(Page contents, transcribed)
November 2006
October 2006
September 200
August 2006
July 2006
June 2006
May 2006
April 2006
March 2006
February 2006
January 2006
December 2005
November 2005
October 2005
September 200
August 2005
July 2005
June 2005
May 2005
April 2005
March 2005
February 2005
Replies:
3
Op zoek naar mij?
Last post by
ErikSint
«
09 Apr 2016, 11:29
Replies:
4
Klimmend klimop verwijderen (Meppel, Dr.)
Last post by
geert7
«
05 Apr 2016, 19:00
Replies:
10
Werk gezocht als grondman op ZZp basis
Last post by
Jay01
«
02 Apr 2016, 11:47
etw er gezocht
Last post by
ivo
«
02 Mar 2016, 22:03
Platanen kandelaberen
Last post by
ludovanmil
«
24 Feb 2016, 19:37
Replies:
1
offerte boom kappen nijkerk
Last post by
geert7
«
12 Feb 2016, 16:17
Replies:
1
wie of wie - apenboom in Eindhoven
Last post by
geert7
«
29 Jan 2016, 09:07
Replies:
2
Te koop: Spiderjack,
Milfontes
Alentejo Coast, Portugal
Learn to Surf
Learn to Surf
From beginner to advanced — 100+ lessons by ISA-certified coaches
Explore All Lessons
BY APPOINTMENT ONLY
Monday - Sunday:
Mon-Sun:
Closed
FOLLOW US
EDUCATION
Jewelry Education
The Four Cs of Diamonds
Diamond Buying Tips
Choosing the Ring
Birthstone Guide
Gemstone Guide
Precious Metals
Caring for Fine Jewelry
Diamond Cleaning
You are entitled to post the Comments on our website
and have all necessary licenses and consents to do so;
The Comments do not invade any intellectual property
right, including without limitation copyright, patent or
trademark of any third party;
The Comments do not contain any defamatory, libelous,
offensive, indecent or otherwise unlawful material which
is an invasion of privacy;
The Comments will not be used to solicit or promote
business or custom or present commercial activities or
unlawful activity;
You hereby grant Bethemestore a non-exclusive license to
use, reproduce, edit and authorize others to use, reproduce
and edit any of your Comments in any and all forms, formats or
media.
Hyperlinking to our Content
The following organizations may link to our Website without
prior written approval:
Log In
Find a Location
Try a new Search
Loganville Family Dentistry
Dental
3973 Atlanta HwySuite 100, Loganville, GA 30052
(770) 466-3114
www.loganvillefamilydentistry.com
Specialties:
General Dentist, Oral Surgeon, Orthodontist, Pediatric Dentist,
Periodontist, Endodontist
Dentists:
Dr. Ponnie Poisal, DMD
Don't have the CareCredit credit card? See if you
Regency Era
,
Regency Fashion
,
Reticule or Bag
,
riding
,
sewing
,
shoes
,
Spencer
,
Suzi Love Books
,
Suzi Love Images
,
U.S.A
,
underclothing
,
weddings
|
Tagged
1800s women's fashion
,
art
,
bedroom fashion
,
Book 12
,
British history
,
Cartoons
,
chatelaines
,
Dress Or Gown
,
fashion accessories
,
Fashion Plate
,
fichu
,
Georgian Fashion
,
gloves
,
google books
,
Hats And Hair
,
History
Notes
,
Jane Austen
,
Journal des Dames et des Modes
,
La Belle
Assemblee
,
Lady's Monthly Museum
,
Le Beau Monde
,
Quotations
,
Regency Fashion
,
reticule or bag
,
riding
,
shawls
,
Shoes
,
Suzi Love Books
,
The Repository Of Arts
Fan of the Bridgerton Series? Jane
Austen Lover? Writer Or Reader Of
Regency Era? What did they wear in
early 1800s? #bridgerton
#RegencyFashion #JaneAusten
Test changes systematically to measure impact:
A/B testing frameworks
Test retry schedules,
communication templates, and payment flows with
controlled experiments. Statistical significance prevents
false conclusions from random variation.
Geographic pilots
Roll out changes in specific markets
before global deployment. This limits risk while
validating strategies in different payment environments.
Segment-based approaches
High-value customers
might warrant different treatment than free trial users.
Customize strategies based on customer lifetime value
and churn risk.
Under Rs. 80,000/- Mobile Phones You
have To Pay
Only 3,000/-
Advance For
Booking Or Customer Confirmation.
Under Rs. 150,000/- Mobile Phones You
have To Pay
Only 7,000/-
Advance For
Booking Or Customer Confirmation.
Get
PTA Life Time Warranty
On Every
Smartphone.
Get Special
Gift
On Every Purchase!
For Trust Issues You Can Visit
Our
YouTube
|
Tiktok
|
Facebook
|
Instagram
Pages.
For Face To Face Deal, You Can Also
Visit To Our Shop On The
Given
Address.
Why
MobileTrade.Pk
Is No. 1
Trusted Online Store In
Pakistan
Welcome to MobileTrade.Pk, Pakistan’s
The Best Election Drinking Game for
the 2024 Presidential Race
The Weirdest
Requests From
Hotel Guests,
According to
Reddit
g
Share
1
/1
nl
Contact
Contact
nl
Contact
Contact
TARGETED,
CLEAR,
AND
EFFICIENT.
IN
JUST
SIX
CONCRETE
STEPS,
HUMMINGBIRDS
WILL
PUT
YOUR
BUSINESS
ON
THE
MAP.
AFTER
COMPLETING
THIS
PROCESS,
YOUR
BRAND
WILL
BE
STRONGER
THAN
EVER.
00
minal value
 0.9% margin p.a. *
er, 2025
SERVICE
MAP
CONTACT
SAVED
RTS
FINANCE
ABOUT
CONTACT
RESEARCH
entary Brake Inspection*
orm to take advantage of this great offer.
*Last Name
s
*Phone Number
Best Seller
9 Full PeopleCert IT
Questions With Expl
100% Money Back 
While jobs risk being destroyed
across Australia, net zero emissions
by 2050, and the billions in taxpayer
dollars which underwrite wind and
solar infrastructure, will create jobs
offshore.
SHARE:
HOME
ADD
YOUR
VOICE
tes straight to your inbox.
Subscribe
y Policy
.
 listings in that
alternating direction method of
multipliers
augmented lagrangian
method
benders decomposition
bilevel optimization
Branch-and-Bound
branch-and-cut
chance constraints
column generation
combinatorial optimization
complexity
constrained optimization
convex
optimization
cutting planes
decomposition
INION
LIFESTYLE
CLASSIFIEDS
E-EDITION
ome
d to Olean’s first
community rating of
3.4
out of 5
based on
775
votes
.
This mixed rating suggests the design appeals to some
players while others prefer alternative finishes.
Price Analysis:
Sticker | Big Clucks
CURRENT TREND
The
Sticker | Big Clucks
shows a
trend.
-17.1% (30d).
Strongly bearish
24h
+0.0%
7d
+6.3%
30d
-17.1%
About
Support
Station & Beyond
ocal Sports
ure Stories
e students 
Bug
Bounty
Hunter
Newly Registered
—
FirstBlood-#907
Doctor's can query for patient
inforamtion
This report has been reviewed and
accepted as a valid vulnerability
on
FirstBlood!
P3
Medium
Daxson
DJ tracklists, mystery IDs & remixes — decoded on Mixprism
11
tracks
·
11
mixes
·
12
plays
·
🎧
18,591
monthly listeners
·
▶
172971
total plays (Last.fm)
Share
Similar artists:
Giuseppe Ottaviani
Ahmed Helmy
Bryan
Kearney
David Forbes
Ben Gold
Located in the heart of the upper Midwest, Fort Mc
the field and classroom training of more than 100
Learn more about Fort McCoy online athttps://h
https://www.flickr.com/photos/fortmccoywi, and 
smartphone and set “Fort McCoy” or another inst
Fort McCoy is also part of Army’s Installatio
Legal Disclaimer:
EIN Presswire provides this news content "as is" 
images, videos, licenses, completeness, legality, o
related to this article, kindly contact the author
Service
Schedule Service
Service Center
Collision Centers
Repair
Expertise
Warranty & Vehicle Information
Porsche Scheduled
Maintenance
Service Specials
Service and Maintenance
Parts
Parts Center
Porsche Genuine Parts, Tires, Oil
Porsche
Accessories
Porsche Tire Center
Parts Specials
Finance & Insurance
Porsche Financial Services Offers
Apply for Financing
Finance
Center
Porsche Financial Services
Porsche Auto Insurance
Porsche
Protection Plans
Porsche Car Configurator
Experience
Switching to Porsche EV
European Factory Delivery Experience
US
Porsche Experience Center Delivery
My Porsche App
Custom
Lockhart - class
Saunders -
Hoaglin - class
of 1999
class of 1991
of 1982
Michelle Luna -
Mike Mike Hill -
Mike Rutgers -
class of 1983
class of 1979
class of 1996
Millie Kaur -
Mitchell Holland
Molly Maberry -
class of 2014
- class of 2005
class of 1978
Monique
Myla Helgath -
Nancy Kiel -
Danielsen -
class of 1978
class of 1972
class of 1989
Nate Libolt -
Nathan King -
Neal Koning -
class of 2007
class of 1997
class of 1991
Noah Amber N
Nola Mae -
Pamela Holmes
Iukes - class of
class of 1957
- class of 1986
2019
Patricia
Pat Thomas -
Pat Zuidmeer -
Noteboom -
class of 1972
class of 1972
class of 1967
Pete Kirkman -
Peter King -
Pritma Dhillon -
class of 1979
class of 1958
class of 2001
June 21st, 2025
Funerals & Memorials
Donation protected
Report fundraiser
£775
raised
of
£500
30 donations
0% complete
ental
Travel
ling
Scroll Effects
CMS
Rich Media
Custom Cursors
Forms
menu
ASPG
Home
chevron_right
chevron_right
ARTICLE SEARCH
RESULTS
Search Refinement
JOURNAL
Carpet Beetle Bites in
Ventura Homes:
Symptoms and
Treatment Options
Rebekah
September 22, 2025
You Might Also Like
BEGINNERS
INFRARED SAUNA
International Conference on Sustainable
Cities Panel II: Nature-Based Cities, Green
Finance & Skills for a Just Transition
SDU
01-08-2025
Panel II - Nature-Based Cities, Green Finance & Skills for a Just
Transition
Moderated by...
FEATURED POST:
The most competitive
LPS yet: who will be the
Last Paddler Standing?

### Assigned task
Can you write out again, word for word, every line from the very first one down through the line containing "trademark of any third party;", with both of those lines included?

### Written answer
November 2006
October 2006
September 200
August 2006
July 2006
June 2006
May 2006
April 2006
March 2006
February 2006
January 2006
December 2005
November 2005
October 2005
September 200
August 2005
July 2005
June 2005
May 2005
April 2005
March 2005
February 2005
Replies:
3
Op zoek naar mij?
Last post by
ErikSint
«
09 Apr 2016, 11:29
Replies:
4
Klimmend klimop verwijderen (Meppel, Dr.)
Last post by
geert7
«
05 Apr 2016, 19:00
Replies:
10
Werk gezocht als grondman op ZZp basis
Last post by
Jay01
«
02 Apr 2016, 11:47
etw er gezocht
Last post by
ivo
«
02 Mar 2016, 22:03
Platanen kandelaberen
Last post by
ludovanmil
«
24 Feb 2016, 19:37
Replies:
1
offerte boom kappen nijkerk
Last post by
geert7
«
12 Feb 2016, 16:17
Replies:
1
wie of wie - apenboom in Eindhoven
Last post by
geert7
«
29 Jan 2016, 09:07
Replies:
2
Te koop: Spiderjack,
Milfontes
Alentejo Coast, Portugal
Learn to Surf
Learn to Surf
From beginner to advanced — 100+ lessons by ISA-certified coaches
Explore All Lessons
BY APPOINTMENT ONLY
Monday - Sunday:
Mon-Sun:
Closed
FOLLOW US
EDUCATION
Jewelry Education
The Four Cs of Diamonds
Diamond Buying Tips
Choosing the Ring
Birthstone Guide
Gemstone Guide
Precious Metals
Caring for Fine Jewelry
Diamond Cleaning
You are entitled to post the Comments on our website
and have all necessary licenses and consents to do so;
The Comments do not invade any intellectual property
right, including without limitation copyright, patent or
trademark of any third party;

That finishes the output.